On the one hand, he has strongly indicated that he wishes to keep Ukraine on a path towards closer cooperation with, and eventually hoped-for membership of, both the EU and NATO. A delegation of his advisers, headed by former Finance Minister Oleksandr Danylyuk, affirmed as much during a visit to Brussels on May 2.
A sincere commitment to address endemic and systemic corruption and to strengthen the rule of law are key to maintaining Western aid, including financial support from the IMF. They will also play well with most of Zelenskiy’s voters in Ukraine who have projected hopes for cleaner, more transparent, and more accountable policies onto the remarkably blank canvas that was Zelenskiy’s campaign platform.
This will not be an easy task to accomplish – as was immediately made clear in a statement by the IMF’s managing director, Christine Lagarde. She noted that “much remains to be done to complete the transformation of Ukraine into a modern market economy that is firmly governed by the rule of law”.
An IMF mission to Ukraine, which is reviewing the current programme of work, is due to report in two weeks’ time, potentially giving further ammunition to the new president’s call for radical reforms.
Beware the Russia Factor
Continuing support from Western partners, and thus progress towards closer integration with Western security and economic structures, will not only depend on domestic reforms but also on how Zelenskiy manages relations with Russia.
A long-rumored Russian initiative began on April 24, with Russian President Vladimir Putin, issuing a decree that simplified the procedure for residents of the rebel-controlled territories of Donbass to obtain Russian passports.
This move drew strong condemnation from both former president, Petro Poroshenko, and Zelenskiy. But Putin has since doubled down on the policy, by expanding the list of Ukrainians outside the arguably Russian-occupied territories in Luhansk and Donetsk who would be eligible for a Russian passport under a fast-track procedure.
Beyond this, however, Russia has remained largely silent. Even one of the key points in Zelenskiy’s inauguration speech – his intention to end the war in Donbass quickly – has not drawn much a Russian response so far.
This potentially leaves communication channels open for much-needed compromise, particularly in Donbass – where attacks on schools have increased fourfold in the past year and more than 750 have been damaged or destroyed since 2014.
Early Parliamentary elections, however, are a complicating factor here, too. While Zelenskiy has signalled his intention to bring the conflict in Donbass to an end, he has not yet indicated what compromises he would accept. On the contrary, and most likely with an eye on another election campaign, he has maintained his position that no dialogue is possible with Russia unless prisoners are released and that territorial concessions are an unthinkable price for peace. He has also urged the US to increase sanctions pressure on Russia, which the Kremlin promptly rejected as unhelpful.
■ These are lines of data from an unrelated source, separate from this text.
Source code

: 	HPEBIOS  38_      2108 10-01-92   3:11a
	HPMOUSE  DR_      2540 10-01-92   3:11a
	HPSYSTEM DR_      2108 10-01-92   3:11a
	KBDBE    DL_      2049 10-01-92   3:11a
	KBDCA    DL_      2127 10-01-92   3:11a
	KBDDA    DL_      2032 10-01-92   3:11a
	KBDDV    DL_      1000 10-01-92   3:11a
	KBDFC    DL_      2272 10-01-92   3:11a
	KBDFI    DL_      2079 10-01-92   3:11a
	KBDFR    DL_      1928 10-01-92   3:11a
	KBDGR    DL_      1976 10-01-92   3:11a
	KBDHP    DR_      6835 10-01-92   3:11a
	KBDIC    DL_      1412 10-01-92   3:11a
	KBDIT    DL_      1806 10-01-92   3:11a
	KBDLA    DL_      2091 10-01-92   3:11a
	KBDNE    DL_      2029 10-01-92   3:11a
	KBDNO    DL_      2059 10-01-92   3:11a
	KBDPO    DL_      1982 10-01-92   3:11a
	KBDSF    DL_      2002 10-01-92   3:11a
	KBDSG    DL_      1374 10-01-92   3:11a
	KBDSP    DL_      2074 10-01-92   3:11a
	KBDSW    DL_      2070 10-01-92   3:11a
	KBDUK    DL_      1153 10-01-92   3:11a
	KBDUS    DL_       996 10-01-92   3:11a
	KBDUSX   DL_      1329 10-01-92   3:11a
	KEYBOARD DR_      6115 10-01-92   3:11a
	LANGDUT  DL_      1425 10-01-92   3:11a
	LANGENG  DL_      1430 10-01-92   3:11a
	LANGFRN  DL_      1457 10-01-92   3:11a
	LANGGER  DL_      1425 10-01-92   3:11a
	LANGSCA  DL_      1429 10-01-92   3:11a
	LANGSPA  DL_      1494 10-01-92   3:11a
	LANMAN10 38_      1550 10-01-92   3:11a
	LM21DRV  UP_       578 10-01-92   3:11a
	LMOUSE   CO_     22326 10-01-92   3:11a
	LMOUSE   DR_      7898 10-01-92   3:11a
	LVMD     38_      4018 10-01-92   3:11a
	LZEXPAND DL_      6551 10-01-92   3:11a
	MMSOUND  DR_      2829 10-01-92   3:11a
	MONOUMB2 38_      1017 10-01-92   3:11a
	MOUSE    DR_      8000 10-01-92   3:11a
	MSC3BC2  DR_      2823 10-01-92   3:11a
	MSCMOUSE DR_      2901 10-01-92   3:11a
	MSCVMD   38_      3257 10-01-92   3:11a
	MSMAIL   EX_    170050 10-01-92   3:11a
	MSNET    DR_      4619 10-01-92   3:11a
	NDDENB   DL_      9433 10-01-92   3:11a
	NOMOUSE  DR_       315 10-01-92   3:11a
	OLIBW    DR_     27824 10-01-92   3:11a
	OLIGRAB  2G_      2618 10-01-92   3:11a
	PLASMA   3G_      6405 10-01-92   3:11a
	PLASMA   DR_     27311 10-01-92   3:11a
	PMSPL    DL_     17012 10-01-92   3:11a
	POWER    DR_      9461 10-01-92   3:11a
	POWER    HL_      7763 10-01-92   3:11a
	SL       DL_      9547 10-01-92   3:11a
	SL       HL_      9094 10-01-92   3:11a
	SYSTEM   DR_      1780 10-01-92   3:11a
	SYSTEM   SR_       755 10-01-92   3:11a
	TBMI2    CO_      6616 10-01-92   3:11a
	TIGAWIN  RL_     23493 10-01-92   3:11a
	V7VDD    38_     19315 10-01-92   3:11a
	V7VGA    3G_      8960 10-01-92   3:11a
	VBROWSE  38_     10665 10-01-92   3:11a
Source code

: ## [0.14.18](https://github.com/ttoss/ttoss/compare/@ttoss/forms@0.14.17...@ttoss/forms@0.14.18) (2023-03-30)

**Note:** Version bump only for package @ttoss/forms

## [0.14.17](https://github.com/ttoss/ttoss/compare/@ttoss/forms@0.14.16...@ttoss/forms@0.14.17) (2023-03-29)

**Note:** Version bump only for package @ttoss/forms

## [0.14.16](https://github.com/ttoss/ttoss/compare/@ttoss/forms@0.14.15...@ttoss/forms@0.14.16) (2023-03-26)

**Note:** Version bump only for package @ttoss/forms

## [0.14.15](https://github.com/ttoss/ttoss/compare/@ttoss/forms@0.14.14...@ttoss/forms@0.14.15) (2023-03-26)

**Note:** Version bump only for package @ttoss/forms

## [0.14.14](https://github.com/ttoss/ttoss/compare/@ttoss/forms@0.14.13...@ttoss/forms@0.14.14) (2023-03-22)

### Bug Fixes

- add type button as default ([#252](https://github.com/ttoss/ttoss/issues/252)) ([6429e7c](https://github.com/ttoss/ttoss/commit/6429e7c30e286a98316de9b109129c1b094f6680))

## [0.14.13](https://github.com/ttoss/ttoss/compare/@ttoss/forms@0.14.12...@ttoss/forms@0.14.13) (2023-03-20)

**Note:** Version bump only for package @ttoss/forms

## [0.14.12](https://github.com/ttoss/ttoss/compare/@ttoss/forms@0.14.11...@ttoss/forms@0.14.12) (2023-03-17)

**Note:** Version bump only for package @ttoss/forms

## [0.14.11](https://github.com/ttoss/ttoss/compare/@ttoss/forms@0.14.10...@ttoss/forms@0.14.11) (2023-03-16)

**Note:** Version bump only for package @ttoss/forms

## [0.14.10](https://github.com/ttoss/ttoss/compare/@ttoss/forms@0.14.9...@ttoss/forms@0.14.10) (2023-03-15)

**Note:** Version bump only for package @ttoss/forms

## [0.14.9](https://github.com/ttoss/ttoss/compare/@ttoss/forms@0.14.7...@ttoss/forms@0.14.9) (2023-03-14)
Interestingly, and again likely to shore up domestic support for his policy of entering into negotiations on Donbass, Andriy Bogdan, the newly appointed head of Zelenskiy’s Presidential administration said that any deal emerging from negotiations may be put to a referendum.
A Warning from the Past
In 2014 Petro Poroshenko won the Presidential elections as a “moderate”, who was keen to bridge the divides between Maidan and anti-Maidan, eastern and western Ukraine, and Kiev and Moscow. Five years on, all he managed was to unite 75% of the Ukrainian electorate against him. These people have pinned their hopes on Zelenskiy.
While Russia and the West may be able to live with another five years of the volatile status quo in eastern Ukraine and Crimea – and continue with their efforts to gain influence there – Ukraine and its citizens do not have this luxury. Zelenskiy will have to make tangible improvements – and fast. Otherwise, he will likely face the same fate as his predecessor.